Увидев на сцене шекспировские трагедии, он понял, наконец, к чему стремится сам: свободно живописать великие события, вывести на сцену физическое насилие, которое классики оставляли за кулисами, потрясать зрителей неожиданностью развязок. Он не имел никакого опыта в делах страсти, зато обладал врожденным чувством драматического. Но какой сюжет выбрать? Античность аннексировали классики. Современные темы были слишком опасны. Случай и тут помог ему: в ежегодном салоне живописи и скульптуры его внимание привлек барельеф, изображающий убийство Джиованни Мональдески, умерщвленного в 1657 году в Оленьей галерее Фонтенбло по приказу Христины, королевы шведской. Мональдески? Христина? Кто они такие? Молодой Дюма ничего не знал об этой мрачной истории. Тогда он одолжил «Всемирную биографию» у одного из своих друзей, Фредерика Сулье, который в отличие от него самого был человеком образованным и даже довольно состоятельным, так как получил в наследство небольшую деревообделочную фабрику. Дюма прочел статью о Мональдески и статью о Христине.
Из них он узнал, что любовник шведской королевы Мональдески, приревновав ее к итальянцу Сентинелли, начинающему входить в фавор, написал оскорбительные и компрометирующие Христину письма и был убит своим соперником в замке Фонтенбло по приказу разъяренной королевы. Да, здесь, несомненно, был материал для драмы.
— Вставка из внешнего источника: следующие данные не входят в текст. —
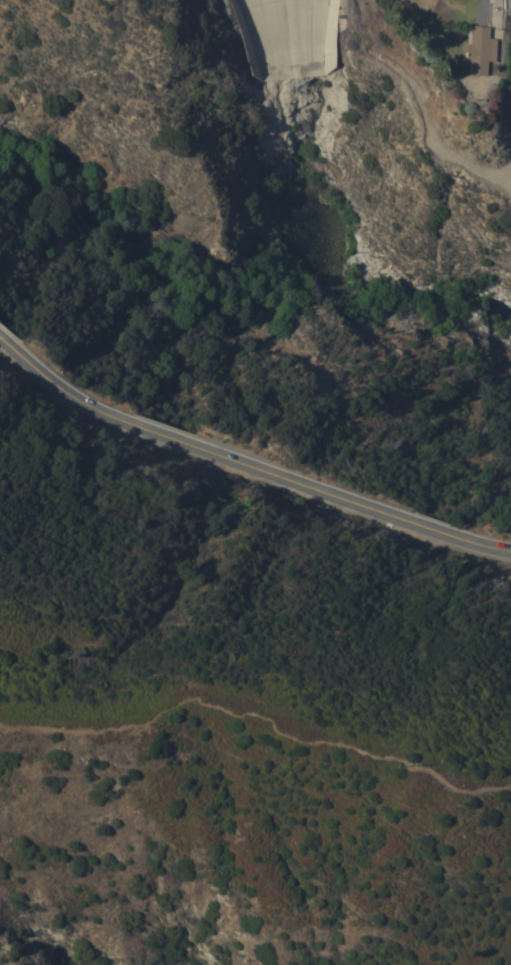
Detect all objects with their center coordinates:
building: (478, 49)
dam: (378, 97)
river: (285, 99)
river: (373, 289)
road: (247, 450)

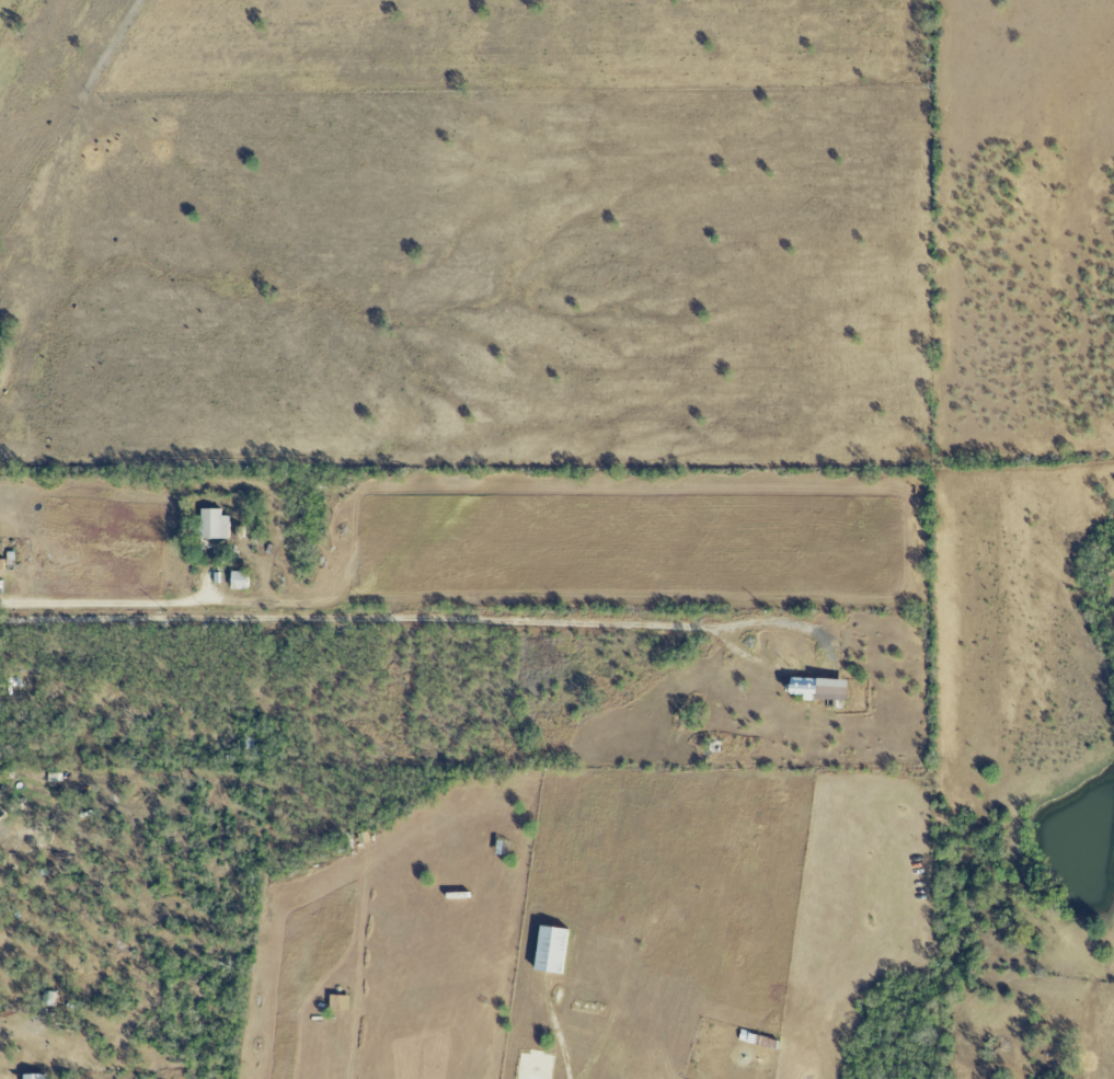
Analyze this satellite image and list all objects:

— Давай напишем ее вместе, — сказал он Сулье, с которым уже пытался переделать для театра один из романов Вальтера Скотта.
— Да ведь это не драма, а трагедия, — сказал Сулье.
Тогда они решили, что каждый напишет свою «Христину». Кто кончит первым, попытает счастья. Но Дюма был всего-навсего мелким служащим в канцелярии герцога Орлеанского и не мог располагать своим временем. Необходимо было любой ценой высвободить себе вечера. Он набрался духу и отправился к господину Удару.
— Я знаю лишь один способ выполнить вашу просьбу, — сказал господин Удар довольно доброжелательно, — а именно: перевести вас из личной канцелярии в одно из управлений, где нет вечерней работы, к примеру, в управление лесными угодьями… Но это погубит вашу карьеру.